Your instructions >> Reproduce the whole of the records exactly, and make sure no picture is carried into the result.

>>>>>

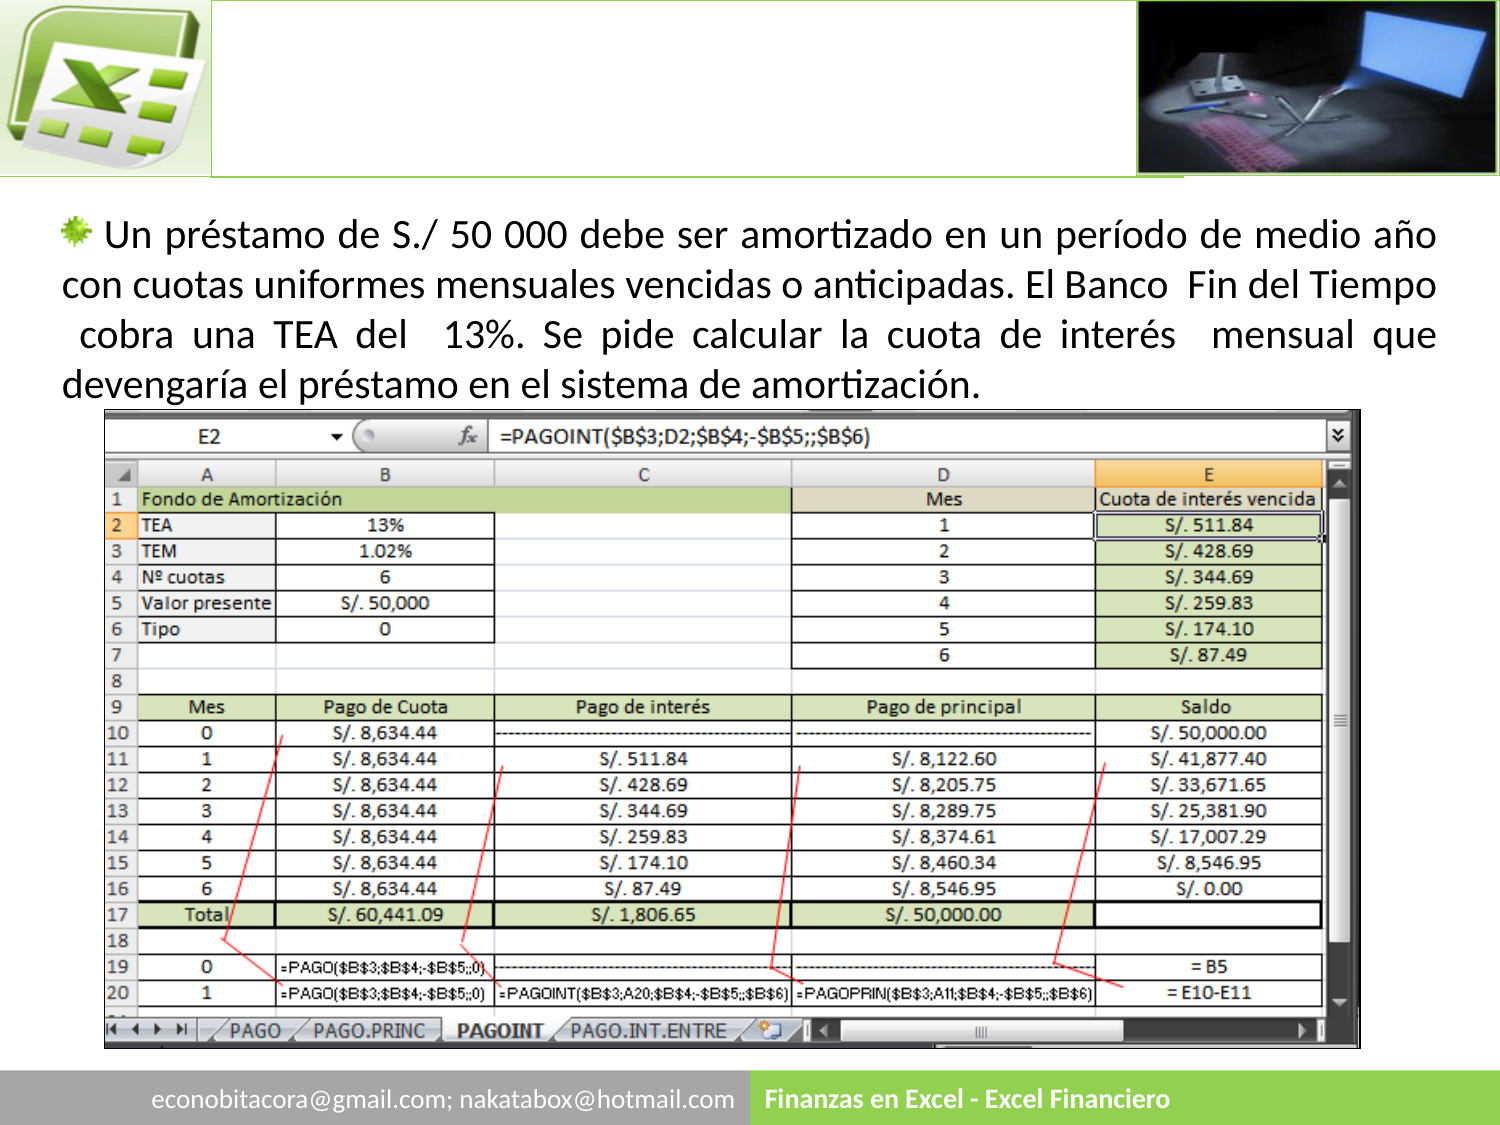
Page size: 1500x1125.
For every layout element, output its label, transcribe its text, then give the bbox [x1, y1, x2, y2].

picture [61, 216, 92, 247]
text_box Finanzas en Excel - Excel Financiero [749, 1070, 1500, 1125]
picture [105, 409, 1360, 1048]
text_box econobitacora@gmail.com; nakatabox@hotmail.com [0, 1070, 749, 1125]
text_box [212, 0, 1134, 178]
picture [0, 0, 212, 177]
picture [1136, 0, 1500, 177]
text_box Un préstamo de S./ 50 000 debe ser amortizado en un período de medio año con cuotas uniformes mensuales vencidas o anticipadas. El Banco Fin del Tiempo cobra una TEA del 13%. Se pide calcular la cuota de interés mensual que devengaría el préstamo en el sistema de amortización. [46, 199, 1454, 411]
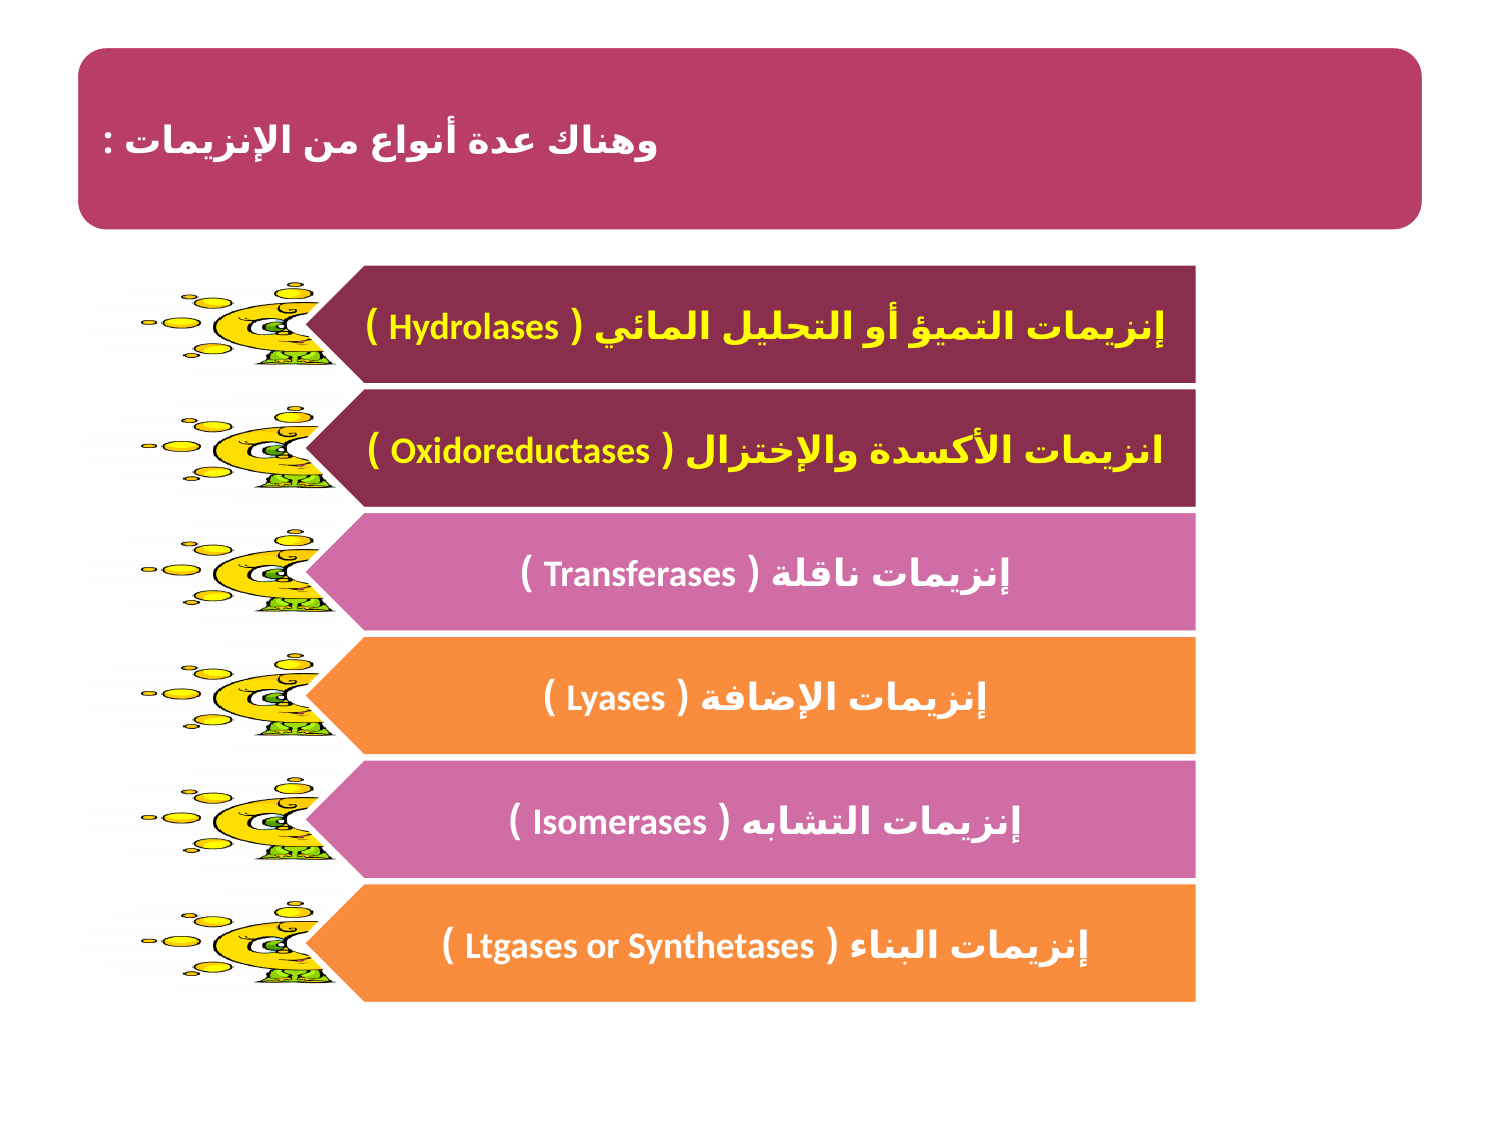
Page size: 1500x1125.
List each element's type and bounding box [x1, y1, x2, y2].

list [77, 265, 1424, 1002]
text_box [78, 48, 1425, 231]
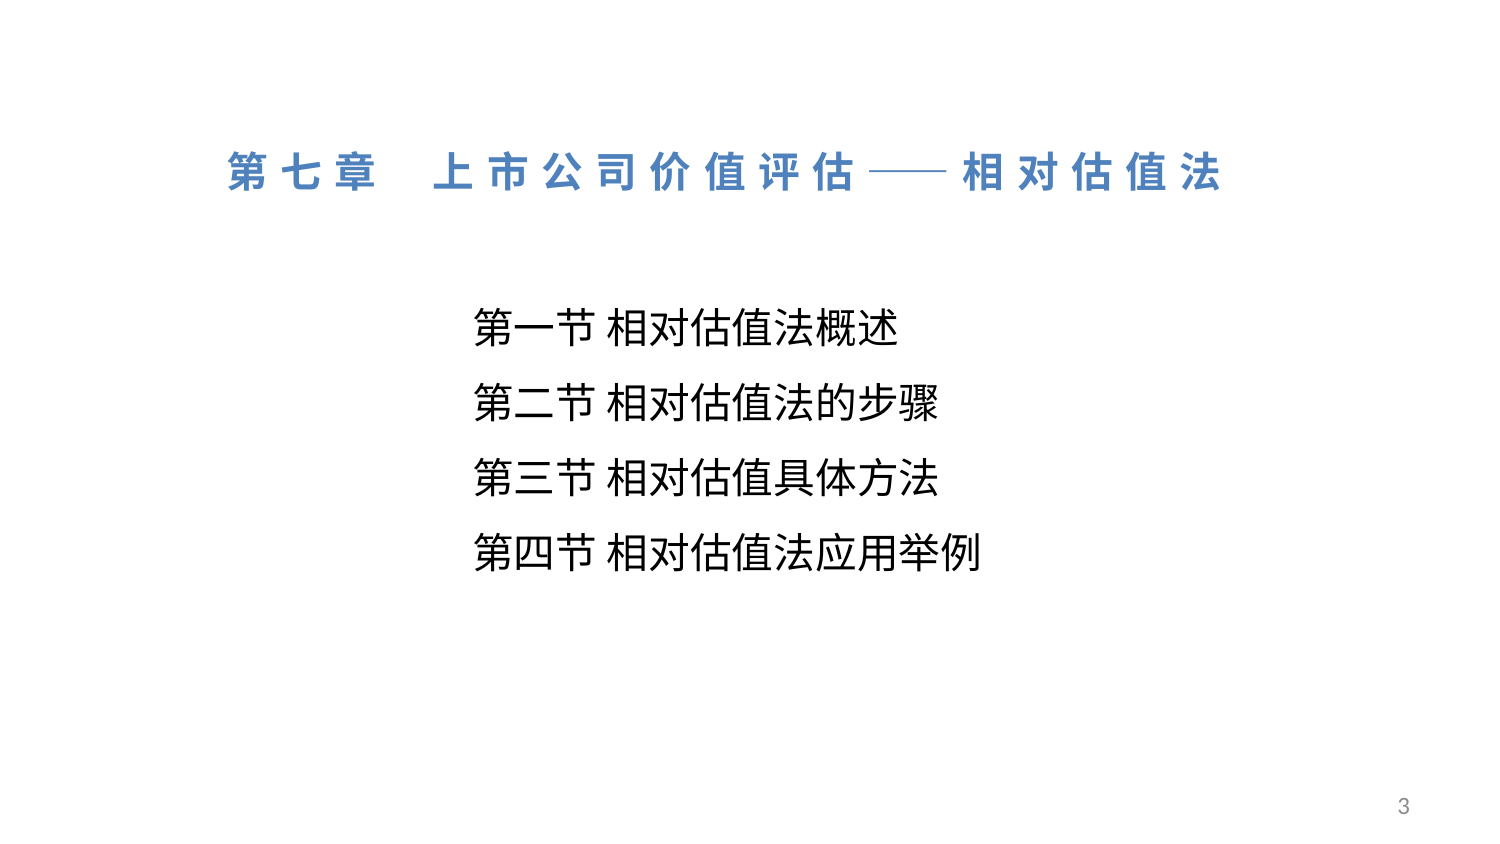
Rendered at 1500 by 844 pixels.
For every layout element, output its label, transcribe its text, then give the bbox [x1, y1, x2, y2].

list 第一节 相对估值法概述 第二节 相对估值法的步骤 第三节 相对估值具体方法 第四节 相对估值法应用举例 [457, 269, 1020, 671]
slide_number 3 [1074, 782, 1425, 827]
title 第七章 上市公司价值评估——相对估值法 [210, 117, 1285, 224]
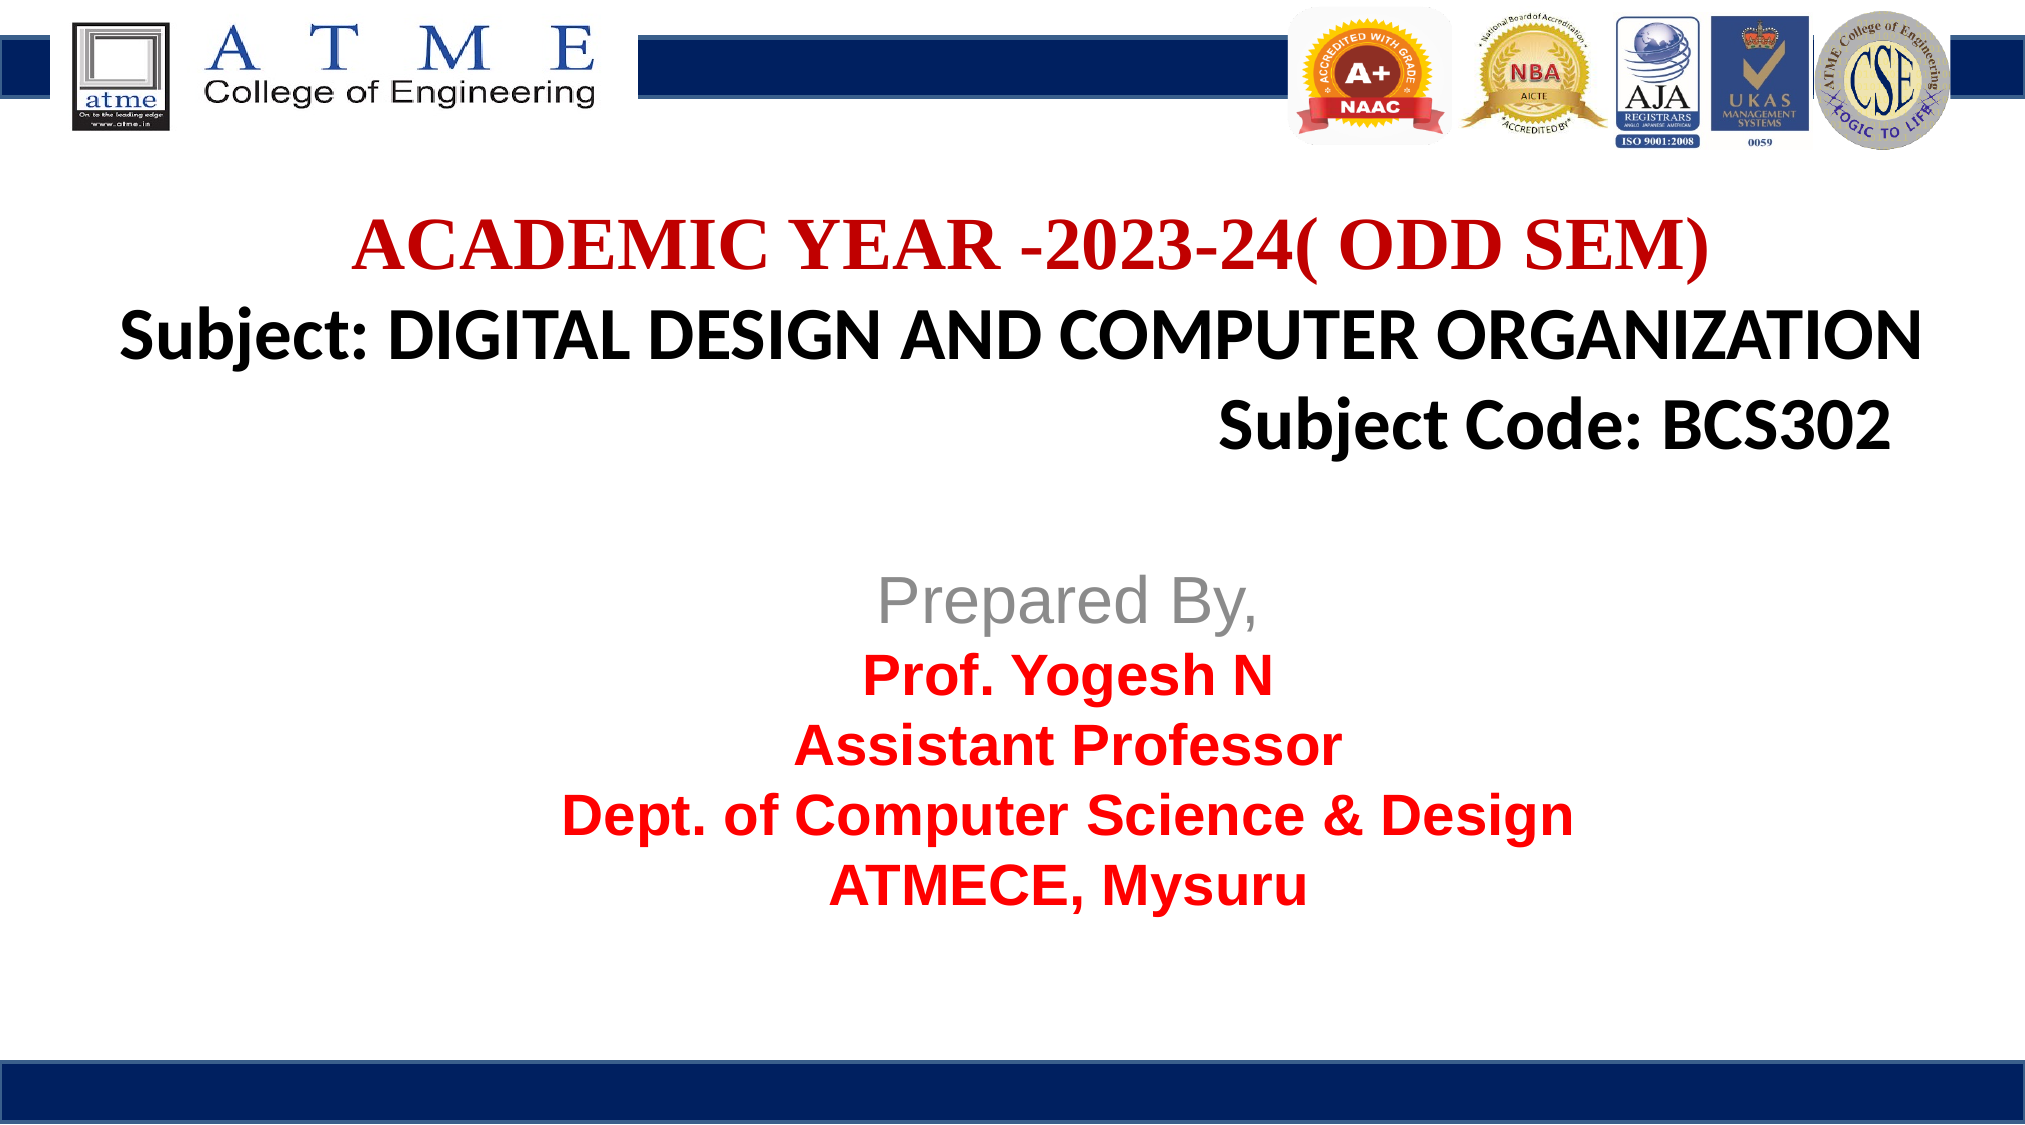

<<<<<

Solved problem >>
Page size: 1500x1125.
For every layout element, output its label, transcribe its text, then give the bbox [x1, y1, x2, y2].

picture [61, 216, 92, 247]
text_box Finanzas en Excel - Excel Financiero [749, 1070, 1500, 1125]
picture [105, 409, 1360, 1048]
text_box econobitacora@gmail.com; nakatabox@hotmail.com [0, 1070, 749, 1125]
text_box [212, 0, 1134, 178]
picture [0, 0, 212, 177]
picture [1136, 0, 1500, 177]
text_box Un préstamo de S./ 50 000 debe ser amortizado en un período de medio año con cuotas uniformes mensuales vencidas o anticipadas. El Banco Fin del Tiempo cobra una TEA del 13%. Se pide calcular la cuota de interés mensual que devengaría el préstamo en el sistema de amortización. [46, 199, 1454, 411]
Page size: 1500x1125.
List each element's type and bounding box [x1, y1, x2, y2].

list [77, 265, 1424, 1002]
text_box [78, 48, 1425, 231]
Rendered at 1500 by 844 pixels.
For every layout element, output its label, transcribe its text, then give the bbox [x1, y1, x2, y2].

list 第一节 相对估值法概述 第二节 相对估值法的步骤 第三节 相对估值具体方法 第四节 相对估值法应用举例 [457, 269, 1020, 671]
slide_number 3 [1074, 782, 1425, 827]
title 第七章 上市公司价值评估——相对估值法 [210, 117, 1285, 224]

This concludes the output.